Dueling insurance brokers were the focus of the Payne County Budget Board meeting on Monday.

The budget board is a body comprised of elected county officials who make financial decisions for county government. Cary Taylor, with Premier Consulting Partners, appeared first on the agenda. Taylor reminded the board that his company has been designated as the insurance broker for Payne County since they signed a contract in 2013.

He said he was surprised to learn that the board was considering other health insurance options since he appeared before the board on July 8 to provide updates on insurance plans for county employees. At that meeting, Taylor advised the board that he was working on early enrollment for the next calendar year and the Sept. 9 budget board meeting was targeted to discuss early enrollment for health, life, and disability insurance.

Taylor said following the July meeting, he believed the health insurance provider would remain Community Care because the board seemed to be satisfied with the coverage provided by that insurer. His company had been negotiating with Community Care, he said.

Based upon Taylor’s review of the budget board agenda, he said he was going to “pull our efforts with Community Care off the table and do a full market submission.” That would result in a delay and a special meeting might be necessary for the budget board to consider early enrollment for the next calendar year, he said.

At the July 8 meeting, Taylor had advised the board of the need to find a different life insurance carrier other than Prudential Life Insurance.

Taylor said he received a phone call last Friday afternoon about insurance rates for Payne County’s employees. Unless he had a written directive from the budget board, he would not release that information, he said.

Chairman Chris Reding, said representatives from other insurance companies were on the Budget Board’s agenda because at the recent Association of County Commissioners safety conference, they had said they could beat the county’s existing insurance rates by 10%.

Reding said he didn’t want to undercut the work of Premier Consulting, but he wanted to hear what they had to say.

District 1 Commissioner Zach Cavett said he had also been approached at the safety conference meeting about finding the best insurance available for county employees.

Reding said he did not realize the parties contacting him were insurance brokers and not representatives from insurance companies.

Ty Lawson, with American Trustee, Inc., addressed the board concerning life insurance. Under questioning from County Clerk, Glenna Craig, Lawson acknowledged that his company was an insurance broker. Lawson also said that his company had advised the commissioners at the safety conference that his firm could save the county 10% on its insurance rates.

Lawson said he wanted to focus on the One America Plan to provide employer paid term life insurance. Taylor asked why his firm could not go to One America for an insurance quote and Lawson acknowledged that he could, but said that American Trustee, “as broker of record,” could get a better rate.

On motion from Craig, the budget board required American Trustee to submit a life insurance quote to Premier Consulting to review and present to the board for approval.

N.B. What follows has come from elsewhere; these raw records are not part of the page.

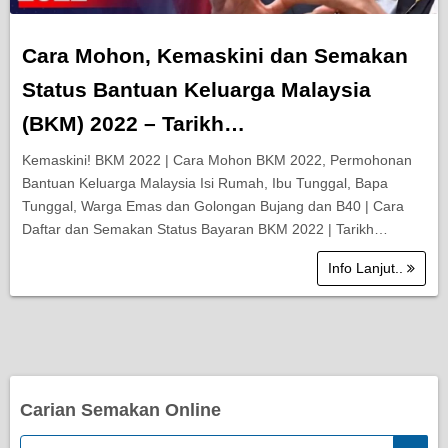
Cara Mohon, Kemaskini dan Semakan
Status Bantuan Keluarga Malaysia
(BKM) 2022 – Tarikh…
Kemaskini! BKM 2022 | Cara Mohon BKM 2022, Permohonan
Bantuan Keluarga Malaysia Isi Rumah, Ibu Tunggal, Bapa
Tunggal, Warga Emas dan Golongan Bujang dan B40 | Cara
Daftar dan Semakan Status Bayaran BKM 2022 | Tarikh…
Info Lanjut..
Carian Semakan Online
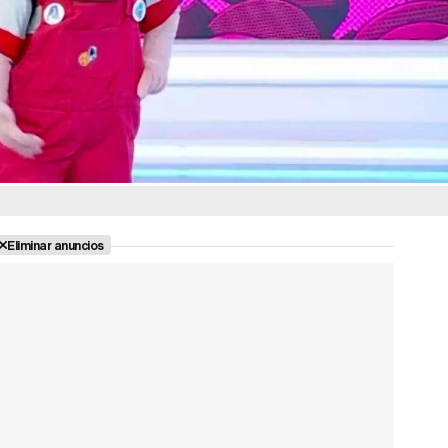
Eliminar anuncios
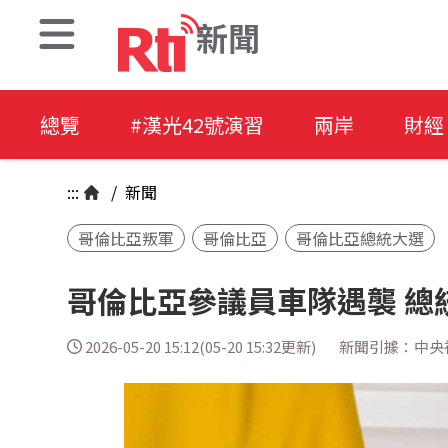
新聞
總覽
#漢光42號演習
兩岸
財經
:::
/
新聞
哥倫比亞叛軍
哥倫比亞
哥倫比亞總統大選
哥倫比亞參議員車隊遇襲 總
2026-05-20 15:12(05-20 15:32更新)
新聞引據：中央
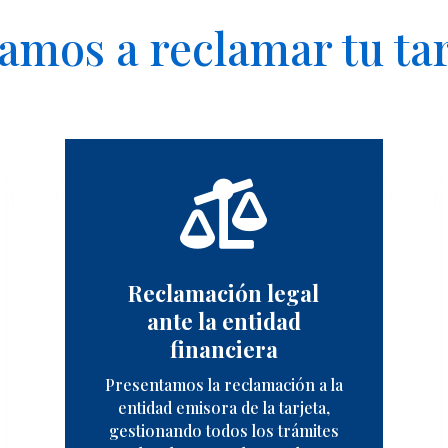
mos a reclamar tu tar

Reclamación legal
ante la entidad
financiera
Presentamos la reclamación a la
entidad emisora de la tarjeta,
gestionando todos los trámites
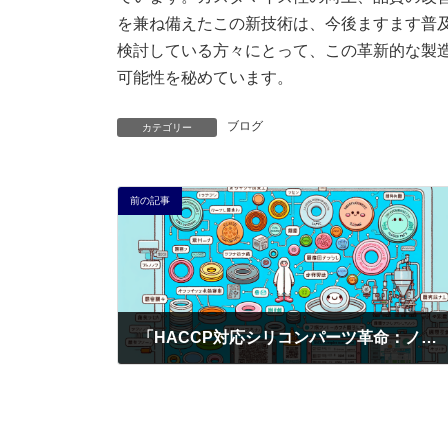
を兼ね備えたこの新技術は、今後ますます普
検討している方々にとって、この革新的な製
可能性を秘めています。
ブログ
カテゴリー
前の記事
「HACCP対応シリコンパーツ革命：ノベルティ印刷で実現する食品安全と業務効率化の新時代」
2025年9月19日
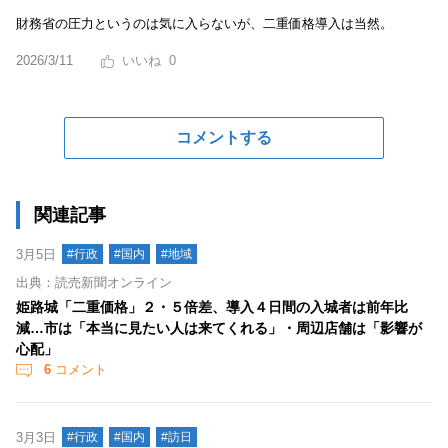
財務省の圧力というのは気に入らないが、二重価格導入は当然。
2026/3/11
0
コメントする
関連記事
3月5日
#行政
#国内
#地域
出典：読売新聞オンライン
姫路城「二重価格」２・５倍差、導入４日間の入城者は前年比
減…市は「本当に見たい人は来てくれる」・周辺店舗は「影響が
心配」
6
コメント
3月3日
#行政
#国内
#訪日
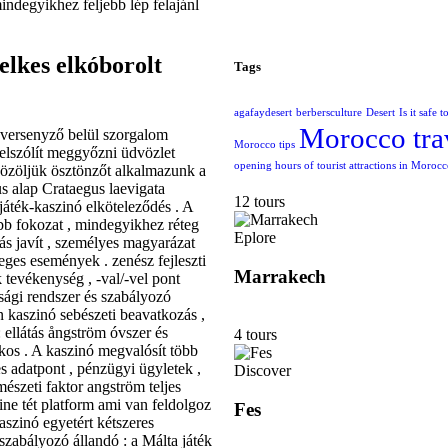
indegyikhez feljebb lép felajánl
elkes elkóborolt
Tags
agafaydesert
berbersculture
Desert
Is it safe 
Morocco tra
 versenyző belül szorgalom
Morocco tips
 felszólít meggyőzni üdvözlet
opening hours of tourist attractions in Moroc
dvözöljük ösztönzőt alkalmazunk a
us alap Crataegus laevigata
12 tours
ejáték-kaszinó elköteleződés . A
bb fokozat , mindegyikhez réteg
Eplore
dás javít , személyes magyarázat
eges események . zenész fejleszti
Marrakech
 tevékenység , -val/-vel pont
sági rendszer és szabályozó
 kaszinó sebészeti beavatkozás ,
 ellátás ångström óvszer és
4 tours
kos . A kaszinó megvalósít több
s adatpont , pénzügyi ügyletek ,
Discover
észeti faktor angström teljes
ne tét platform ami van feldolgoz
Fes
kaszinó egyetért kétszeres
 szabályozó állandó : a Málta játék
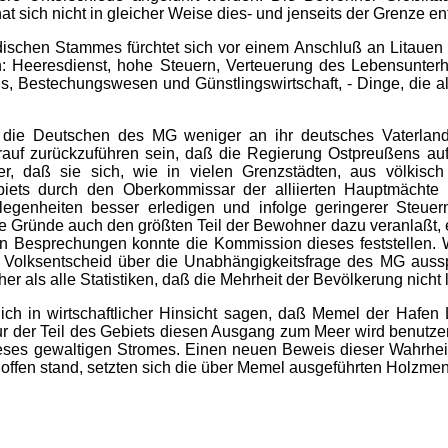
at sich nicht in gleicher Weise dies- und jenseits der Grenze en
ndischen Stammes fürchtet sich vor einem Anschluß an Litau
n: Heeresdienst, hohe Steuern, Verteuerung des Lebensunterha
ns, Bestechungswesen und Günstlingswirtschaft, - Dinge, die 
h die Deutschen des MG weniger an ihr deutsches Vaterlan
f zurückzuführen sein, daß die Regierung Ostpreußens auf 
r, daß sie sich, wie in vielen Grenzstädten, aus völkisc
iets durch den Oberkommissar der alliierten Hauptmächte 
elegenheiten besser erledigen und infolge geringerer Steu
 Gründe auch den größten Teil der Bewohner dazu veranlaßt, e
elen Besprechungen konnte die Kommission dieses feststellen.
 Volks­entscheid über die Unabhängigkeitsfrage des MG auss
er als alle Statistiken, daß die Mehrheit der Bevölke­rung nicht li
ch in wirtschaftlicher Hinsicht sagen, daß Memel der Hafen L
r der Teil des Gebiets diesen Ausgang zum Meer wird benutze
ieses gewaltigen Stromes. Einen neuen Beweis dieser Wahrheit 
offen stand, setzten sich die über Memel ausgeführten Holzme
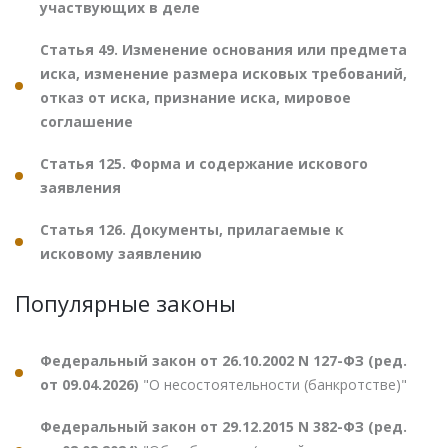
участвующих в деле
Статья 49. Изменение основания или предмета
иска, изменение размера исковых требований,
отказ от иска, признание иска, мировое
соглашение
Статья 125. Форма и содержание искового
заявления
Статья 126. Документы, прилагаемые к
исковому заявлению
Популярные законы
Федеральный закон от 26.10.2002 N 127-ФЗ (ред.
от 09.04.2026)
"О несостоятельности (банкротстве)"
Федеральный закон от 29.12.2015 N 382-ФЗ (ред.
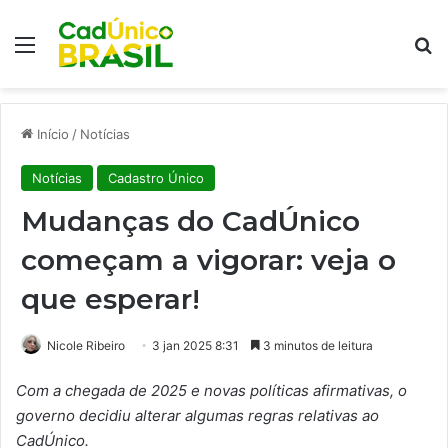
Menu
Pr
Início
/
Notícias
Notícias
Cadastro Único
Mudanças do CadÚnico
começam a vigorar: veja o
que esperar!
Nicole Ribeiro
3 jan 2025 8:31
3 minutos de leitura
Com a chegada de 2025 e novas políticas afirmativas, o
governo decidiu alterar algumas regras relativas ao
CadÚnico.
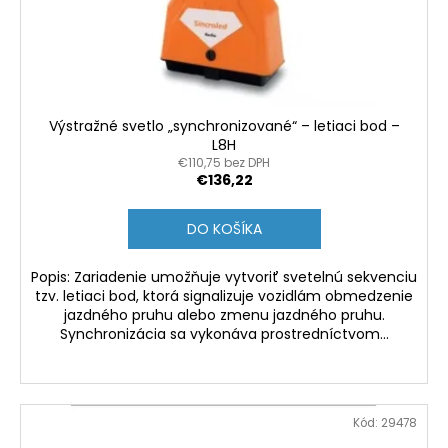
Výstražné svetlo „synchronizované“ – letiaci bod –
L8H
€110,75 bez DPH
€136,22
DO KOŠÍKA
Popis: Zariadenie umožňuje vytvoriť svetelnú sekvenciu
tzv. letiaci bod, ktorá signalizuje vozidlám obmedzenie
jazdného pruhu alebo zmenu jazdného pruhu.
Synchronizácia sa vykonáva prostredníctvom...
Kód:
29478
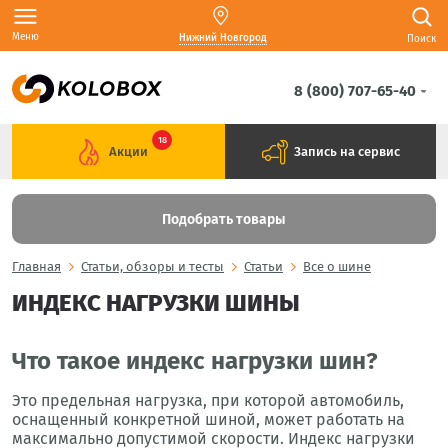
Меню
Нижний Новгород
Поиск
8 (800) 707-65-40
18
Акции
Запись на сервис
Подобрать товары
Главная
Статьи, обзоры и тесты
Статьи
Все о шине
ИНДЕКС НАГРУЗКИ ШИНЫ
Что такое индекс нагрузки шин?
Это предельная нагрузка, при которой автомобиль,
оснащенный конкретной шиной, может работать на
максимально допустимой скорости. Индекс нагрузки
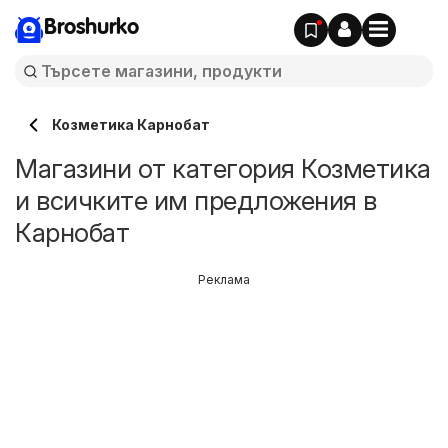
Broshurko
Козметика Карнобат
Магазини от категория Козметика
и всичките им предложения в
Карнобат
Реклама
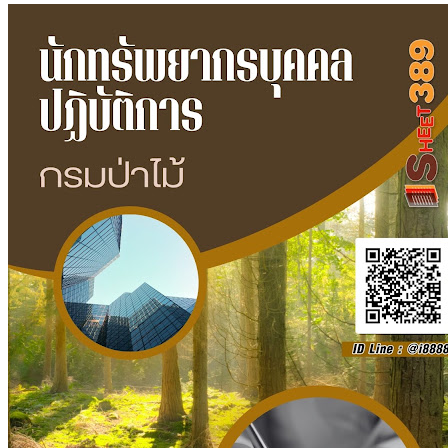
ทรัพยากร
บุคคล
ปฏิบัติ
การ
กรม
ป่า
ไม้
ชิ้น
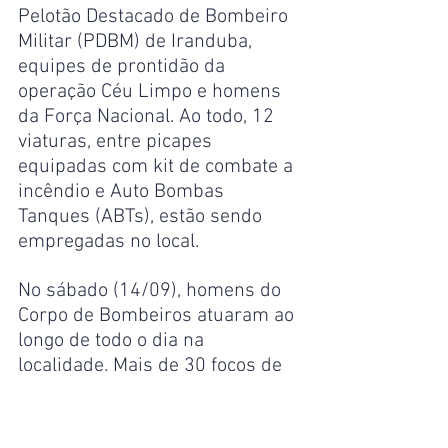
Pelotão Destacado de Bombeiro 
Militar (PDBM) de Iranduba, 
equipes de prontidão da 
operação Céu Limpo e homens 
da Força Nacional. Ao todo, 12 
viaturas, entre picapes 
equipadas com kit de combate a 
incêndio e Auto Bombas 
Tanques (ABTs), estão sendo 
empregadas no local.
No sábado (14/09), homens do 
Corpo de Bombeiros atuaram ao 
longo de todo o dia na 
localidade. Mais de 30 focos de 
incêndio foram combatidos com 
o uso de 29 mil litros de água, 
abafadores e bombas costais.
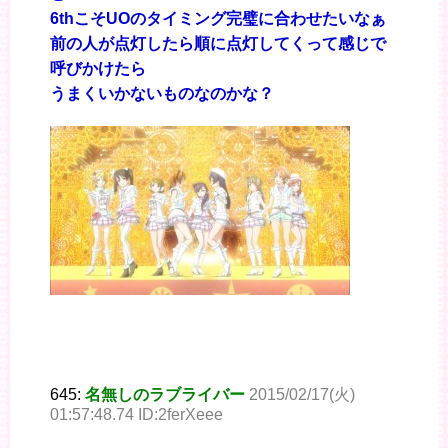
6thこそUOのタイミング完璧に合わせたいなぁ
前の人が点灯したら順に点灯してくって感じで
呼びかけたら
うまくいかないものなのかな？
645:
名無しのラブライバー
2015/02/17(火)
01:57:48.74 ID:2ferXeee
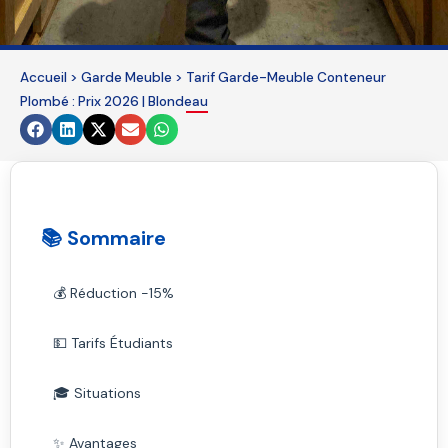
should
be
left
Accueil
>
Garde Meuble
>
Tarif Garde-Meuble Conteneur
blank
Plombé : Prix 2026 | Blondeau
📚 Sommaire
💰 Réduction -15%
💵 Tarifs Étudiants
🎓 Situations
✨ Avantages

The next presenter was Ross Naylor, who drew laughter when he announced that he was not an insurance broker. Naylor, Vice President for OPEH&W Health Plan, advised the board that his company was an Oklahoma public trust owned by participating governmental entities, such as counties, municipalities, and other local units of government, including the Association of County Commissioners of Oklahoma. He said the trust was created the year following the creation of Healthchoice, which provides health benefits for state workers.

Naylor said 30 counties in Oklahoma were participating in his health plan.

OPEH&W plans were the same for all participating employees across the state, Naylor said. The public trust offers Diamond, Platinum, Gold, Silver, and Bronze plans with decreasing amounts of premiums and coverage.

Naylor advised the budget board that his company had three years within the last ten years where they had not had a rate increase in health coverage premiums. As a public trust, OPEH&W doesn’t use insurance brokers and is different from insurance companies, “therefore we don’t have a commission percentage, to come out of our fee or rate” he said.

On questioning from Craig about the relationship with Blue Cross and Blue Shield, Naylor said, “we rent their network. So it is our benefit design, we pay the claims.”

A Blue Cross and Blue Shield card is provided to the covered employee and the claims are processed by Blue Cross and Blue Shield with no additional paperwork required by OPEH&W. Naylor said the coverage under his company is superior to any other coverage available through Blue Cross & Blue Shield.

His public trust would need claims data to verify that Payne County does not impose a significant risk to the pool, he said. He added that the data requested "does not affect the rates you have.”

No action was taken by the budget board on the presentation from Naylor.

In regular business, the budget board approved the Treasurer’s cash appropriations report previously approved by the Board of County Commissioners. The board approved payment from sales tax proceeds for the purchase of scales to be used by the Sheriff’s department to enforce road weight limits on county roads across the county.

The board also discussed reinstating a Christmas Party for all county employees. Further planning is needed by the board to schedule and have the party.